In this experiment, one limit is that the ageing process of the different materials has not been taken into account. It should be interesting to conduct an experiment to test the different materials over a long period of time. Indeed, some individual parts of the materials could be placed indoor in healthcare building and tested in real conditions to control the microbial contamination and the material behavior over the months. Furthermore, the same experiment as realized in this study should be carried out in different temperature and humidity conditions to test the antimicrobial capacity of wood over different environmental conditions. Indeed, it has been suggested that low temperature (4–6 °C) and high humidity (>70%) are factors associated with a longer bacterial persistence on inanimate surfaces [
4]. Such conditions should be then also tested in the case of oak. At last, the antimicrobial activity of other types of wood should be tested in comparison with oak. Thus, some antimicrobial effect has been reported for pine heartwood surfaces in comparison with glass [
18]. So, it would be interesting to test a panel of different wood species to compare the effect of these ones on the bacterial survival.
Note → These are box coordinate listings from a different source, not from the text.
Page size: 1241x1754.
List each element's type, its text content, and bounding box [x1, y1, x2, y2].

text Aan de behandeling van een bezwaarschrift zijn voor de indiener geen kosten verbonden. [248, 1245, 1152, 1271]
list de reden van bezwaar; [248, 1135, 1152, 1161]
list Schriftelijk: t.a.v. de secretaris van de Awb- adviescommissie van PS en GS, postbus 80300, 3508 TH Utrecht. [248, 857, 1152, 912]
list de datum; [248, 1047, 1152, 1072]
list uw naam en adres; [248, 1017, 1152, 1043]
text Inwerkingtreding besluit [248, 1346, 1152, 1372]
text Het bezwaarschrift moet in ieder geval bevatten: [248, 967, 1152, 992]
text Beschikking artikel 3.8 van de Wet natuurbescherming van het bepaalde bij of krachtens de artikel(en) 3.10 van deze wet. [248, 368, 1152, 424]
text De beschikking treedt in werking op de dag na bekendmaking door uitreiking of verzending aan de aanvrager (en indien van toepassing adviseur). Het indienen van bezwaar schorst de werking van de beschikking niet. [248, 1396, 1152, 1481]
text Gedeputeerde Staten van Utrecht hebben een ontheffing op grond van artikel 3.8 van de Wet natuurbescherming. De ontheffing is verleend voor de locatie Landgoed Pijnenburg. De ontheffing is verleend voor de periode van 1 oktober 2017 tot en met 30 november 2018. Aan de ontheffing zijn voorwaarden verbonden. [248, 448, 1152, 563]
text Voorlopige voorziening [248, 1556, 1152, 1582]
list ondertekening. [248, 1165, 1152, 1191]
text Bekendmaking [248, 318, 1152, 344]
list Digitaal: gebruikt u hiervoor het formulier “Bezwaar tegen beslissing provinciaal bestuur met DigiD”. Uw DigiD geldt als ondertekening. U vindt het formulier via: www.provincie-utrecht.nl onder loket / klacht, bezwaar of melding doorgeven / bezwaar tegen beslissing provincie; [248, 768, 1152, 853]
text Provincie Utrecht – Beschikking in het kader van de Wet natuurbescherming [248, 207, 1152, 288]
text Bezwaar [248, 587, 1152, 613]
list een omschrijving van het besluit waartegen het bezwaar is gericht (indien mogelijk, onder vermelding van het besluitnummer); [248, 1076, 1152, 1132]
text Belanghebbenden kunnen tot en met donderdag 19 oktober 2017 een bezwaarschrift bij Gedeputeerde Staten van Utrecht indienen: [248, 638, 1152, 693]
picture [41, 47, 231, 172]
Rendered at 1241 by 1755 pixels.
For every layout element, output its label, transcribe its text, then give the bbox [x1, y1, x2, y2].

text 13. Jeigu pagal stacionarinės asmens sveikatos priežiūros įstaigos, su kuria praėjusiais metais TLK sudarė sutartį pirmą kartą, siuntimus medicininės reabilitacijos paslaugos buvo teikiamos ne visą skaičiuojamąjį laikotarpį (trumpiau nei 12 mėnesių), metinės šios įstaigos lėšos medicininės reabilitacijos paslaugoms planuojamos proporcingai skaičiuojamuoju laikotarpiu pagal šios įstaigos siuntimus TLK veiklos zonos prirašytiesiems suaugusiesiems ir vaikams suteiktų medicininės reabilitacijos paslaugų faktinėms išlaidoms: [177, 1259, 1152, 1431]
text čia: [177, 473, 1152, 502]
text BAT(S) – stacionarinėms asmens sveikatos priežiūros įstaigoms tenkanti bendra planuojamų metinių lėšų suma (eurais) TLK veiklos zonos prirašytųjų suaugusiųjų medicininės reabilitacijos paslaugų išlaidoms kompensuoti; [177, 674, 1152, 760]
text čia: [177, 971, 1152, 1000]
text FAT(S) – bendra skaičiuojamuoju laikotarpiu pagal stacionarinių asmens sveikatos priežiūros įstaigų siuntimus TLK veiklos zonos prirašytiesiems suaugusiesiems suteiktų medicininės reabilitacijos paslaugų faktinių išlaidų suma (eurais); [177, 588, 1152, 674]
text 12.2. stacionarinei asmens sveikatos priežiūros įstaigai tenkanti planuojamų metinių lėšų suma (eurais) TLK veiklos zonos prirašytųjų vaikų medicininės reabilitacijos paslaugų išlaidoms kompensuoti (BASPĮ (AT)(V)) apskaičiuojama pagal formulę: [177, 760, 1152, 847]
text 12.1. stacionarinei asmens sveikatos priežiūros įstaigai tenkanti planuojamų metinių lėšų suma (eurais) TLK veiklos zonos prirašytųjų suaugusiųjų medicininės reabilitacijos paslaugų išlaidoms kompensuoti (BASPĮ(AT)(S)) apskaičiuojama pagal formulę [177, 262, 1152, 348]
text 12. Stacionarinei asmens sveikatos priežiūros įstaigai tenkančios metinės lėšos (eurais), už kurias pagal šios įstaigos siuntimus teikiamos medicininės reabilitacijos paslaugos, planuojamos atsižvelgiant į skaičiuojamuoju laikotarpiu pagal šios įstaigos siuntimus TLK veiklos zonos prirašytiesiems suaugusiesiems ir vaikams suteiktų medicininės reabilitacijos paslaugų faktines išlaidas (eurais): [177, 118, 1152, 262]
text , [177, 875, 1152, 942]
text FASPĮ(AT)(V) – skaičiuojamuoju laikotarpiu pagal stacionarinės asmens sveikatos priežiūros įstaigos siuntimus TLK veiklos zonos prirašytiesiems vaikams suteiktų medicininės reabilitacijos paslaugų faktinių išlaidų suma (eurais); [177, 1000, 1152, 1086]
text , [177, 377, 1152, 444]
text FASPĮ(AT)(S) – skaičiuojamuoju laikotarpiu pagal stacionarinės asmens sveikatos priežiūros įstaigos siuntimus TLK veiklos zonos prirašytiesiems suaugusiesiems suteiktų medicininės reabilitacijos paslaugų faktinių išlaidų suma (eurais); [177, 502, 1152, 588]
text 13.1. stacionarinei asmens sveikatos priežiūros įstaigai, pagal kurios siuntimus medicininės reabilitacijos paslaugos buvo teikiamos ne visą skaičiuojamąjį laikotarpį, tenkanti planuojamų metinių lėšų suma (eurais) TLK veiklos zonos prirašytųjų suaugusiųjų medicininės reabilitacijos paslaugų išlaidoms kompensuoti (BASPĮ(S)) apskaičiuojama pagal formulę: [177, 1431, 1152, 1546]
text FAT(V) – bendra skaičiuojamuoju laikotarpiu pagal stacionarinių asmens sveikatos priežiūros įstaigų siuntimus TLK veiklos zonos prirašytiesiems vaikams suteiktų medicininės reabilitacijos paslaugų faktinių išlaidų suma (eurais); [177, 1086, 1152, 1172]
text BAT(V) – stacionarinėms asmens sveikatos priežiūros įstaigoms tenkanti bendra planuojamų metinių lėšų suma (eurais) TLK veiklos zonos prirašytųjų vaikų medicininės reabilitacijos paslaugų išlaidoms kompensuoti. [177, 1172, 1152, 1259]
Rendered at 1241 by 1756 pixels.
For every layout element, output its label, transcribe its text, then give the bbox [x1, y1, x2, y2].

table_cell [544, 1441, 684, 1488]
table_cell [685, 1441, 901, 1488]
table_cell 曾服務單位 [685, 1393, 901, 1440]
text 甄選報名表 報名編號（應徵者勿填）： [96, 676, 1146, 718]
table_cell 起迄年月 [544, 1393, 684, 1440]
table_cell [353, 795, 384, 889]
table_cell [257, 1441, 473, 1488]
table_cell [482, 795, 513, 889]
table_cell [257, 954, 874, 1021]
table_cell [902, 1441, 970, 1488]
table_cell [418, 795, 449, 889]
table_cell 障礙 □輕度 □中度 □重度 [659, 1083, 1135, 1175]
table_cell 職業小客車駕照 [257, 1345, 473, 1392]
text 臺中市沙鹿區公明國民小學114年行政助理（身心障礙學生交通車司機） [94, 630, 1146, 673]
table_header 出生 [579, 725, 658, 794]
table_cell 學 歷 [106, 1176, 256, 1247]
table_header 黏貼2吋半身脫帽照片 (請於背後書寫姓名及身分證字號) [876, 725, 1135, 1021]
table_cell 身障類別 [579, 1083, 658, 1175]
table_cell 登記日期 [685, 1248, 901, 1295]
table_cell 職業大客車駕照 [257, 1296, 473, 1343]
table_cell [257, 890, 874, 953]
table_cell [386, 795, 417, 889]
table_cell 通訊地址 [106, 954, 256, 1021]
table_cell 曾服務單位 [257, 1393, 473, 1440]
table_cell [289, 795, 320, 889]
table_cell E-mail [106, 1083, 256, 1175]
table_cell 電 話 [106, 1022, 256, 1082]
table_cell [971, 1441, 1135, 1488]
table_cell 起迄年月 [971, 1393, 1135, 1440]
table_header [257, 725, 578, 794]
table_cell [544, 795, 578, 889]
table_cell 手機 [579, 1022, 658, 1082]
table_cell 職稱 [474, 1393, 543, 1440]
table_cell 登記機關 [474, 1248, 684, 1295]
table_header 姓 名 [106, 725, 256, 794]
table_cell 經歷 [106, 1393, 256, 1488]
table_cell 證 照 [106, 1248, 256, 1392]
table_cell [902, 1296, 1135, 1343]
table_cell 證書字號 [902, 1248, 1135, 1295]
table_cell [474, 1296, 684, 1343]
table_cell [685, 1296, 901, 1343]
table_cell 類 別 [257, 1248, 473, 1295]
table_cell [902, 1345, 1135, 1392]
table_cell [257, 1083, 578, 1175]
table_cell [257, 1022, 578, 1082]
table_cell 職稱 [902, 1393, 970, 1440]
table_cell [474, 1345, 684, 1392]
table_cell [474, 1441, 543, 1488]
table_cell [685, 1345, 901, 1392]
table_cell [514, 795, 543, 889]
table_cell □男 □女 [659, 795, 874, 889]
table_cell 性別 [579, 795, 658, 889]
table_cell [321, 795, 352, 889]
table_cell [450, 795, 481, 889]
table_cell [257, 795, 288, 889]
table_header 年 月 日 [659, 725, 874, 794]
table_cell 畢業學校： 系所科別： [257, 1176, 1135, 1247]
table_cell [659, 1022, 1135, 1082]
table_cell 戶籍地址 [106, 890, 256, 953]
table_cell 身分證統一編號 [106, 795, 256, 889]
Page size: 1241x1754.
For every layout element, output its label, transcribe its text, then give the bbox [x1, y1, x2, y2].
This study underlines the low survival length of several bacterial species involved in HAI on sessile oak. Some investigations are needed to explore the behavior of other species, and the physical and chemical mechanisms involved in such phenomenon. Our results are also encouraging regarding the possible use of oak material in healthcare facilities, but further experiments should be needed to assess wood material behavior in these conditions.